Publication year - 1995
Publication title -
journal of paediatrics and child health
Language(s) - English
Resource type - Journals
SCImago Journal Rank - 0.631
H-Index - 76
eISSN - 1440-1754
pISSN - 1034-4810
DOI - 10.1111/j.1440-1754.1995.tb00765.x
Subject(s) - medicine , asphyxia , somatosensory evoked potential , electroencephalography , anesthesia , perinatal asphyxia , encephalopathy , pediatrics , psychiatry
Objectives: To investigate the ability of somatosensory evoked potentials (SSEP) to predict neurologic outcome in term neonates with birth asphyxia. Methodology Upper limb SSEP were performed on nine infants of 1‐7 weeks of age who had perinatal asphyxia and an encephalopathy still present at 7 days of age. Comparison was made between the cranial ultrasound, electroencephalogram (EEG), SSEP and neurologic outcome at 9‐36 months. Results Normal SSEP were found in four infants, all of whom were normal on neurologic follow up at 9‐12 months. Neonatal EEG performed on two out of four of these infants were also normal, while cerebral oedema was seen on cranial ultrasound in three of the four studies. No SSEP response was seen initially in three infants, all of whom had adverse outcomes (one death, two with spastic diplegia). In contrast, their neonatal EEG had shown normal background rhythms, while two of the three cranial ultrasounds revealed oedema.

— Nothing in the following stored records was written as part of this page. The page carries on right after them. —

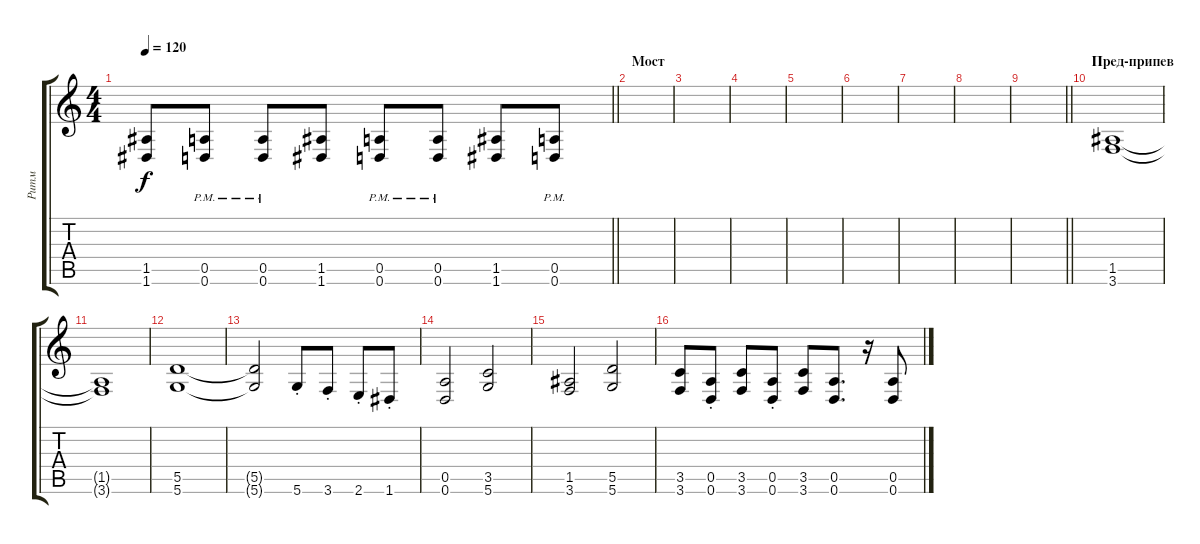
\track ("Ритм" "Ритм") {instrument distortionguitar}
\staff {score tabs}
\tuning (E4 B3 G3 D3 A2 D2) {hide}
\ts (4 4)
\tempo 120
\clef g2
\barLineRight lightlight
\ks c
(1.5 1.6).8{dy f} (0.5{pm} 0.6{pm}).8 (0.5{pm} 0.6{pm}).8 (1.5 1.6).8 (0.5{pm} 0.6{pm}).8 (0.5{pm} 0.6{pm}).8 (1.5 1.6).8 (0.5{pm} 0.6{pm}).8 |
\section ("" "Мост")
|
|
|
|
|
|
|
\barLineRight lightlight
|
\section ("" "Пред-припев")
(1.5 3.6).1 |
(1.5{t} 3.6{t}).1 |
(5.5 5.6).1 |
(5.5{t} 5.6{t}).2 5.6{st}.8 3.6{st}.8 2.6{st}.8 1.6{st}.8 |
(0.5 0.6).2 (3.5 5.6).2 |
(1.5 3.6).2 (5.5 5.6).2 |
(3.5 3.6).8 (0.5{st} 0.6{st}).8 (3.5 3.6).8 (0.5{st} 0.6{st}).8 (3.5 3.6).8 (0.5 0.6).8{d} r.16 (0.5 0.6).8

For two infants the initial SSEP was absent over one hemisphere and just present over the other. Both children were abnormal on follow up at 10‐12 months but did not have a hemiparesis. Conclusions Upper limb SSEP appear more sensitive than EEG or cranial ultrasounds in predicting the short term neurologic outcome of neonates with asphyxia.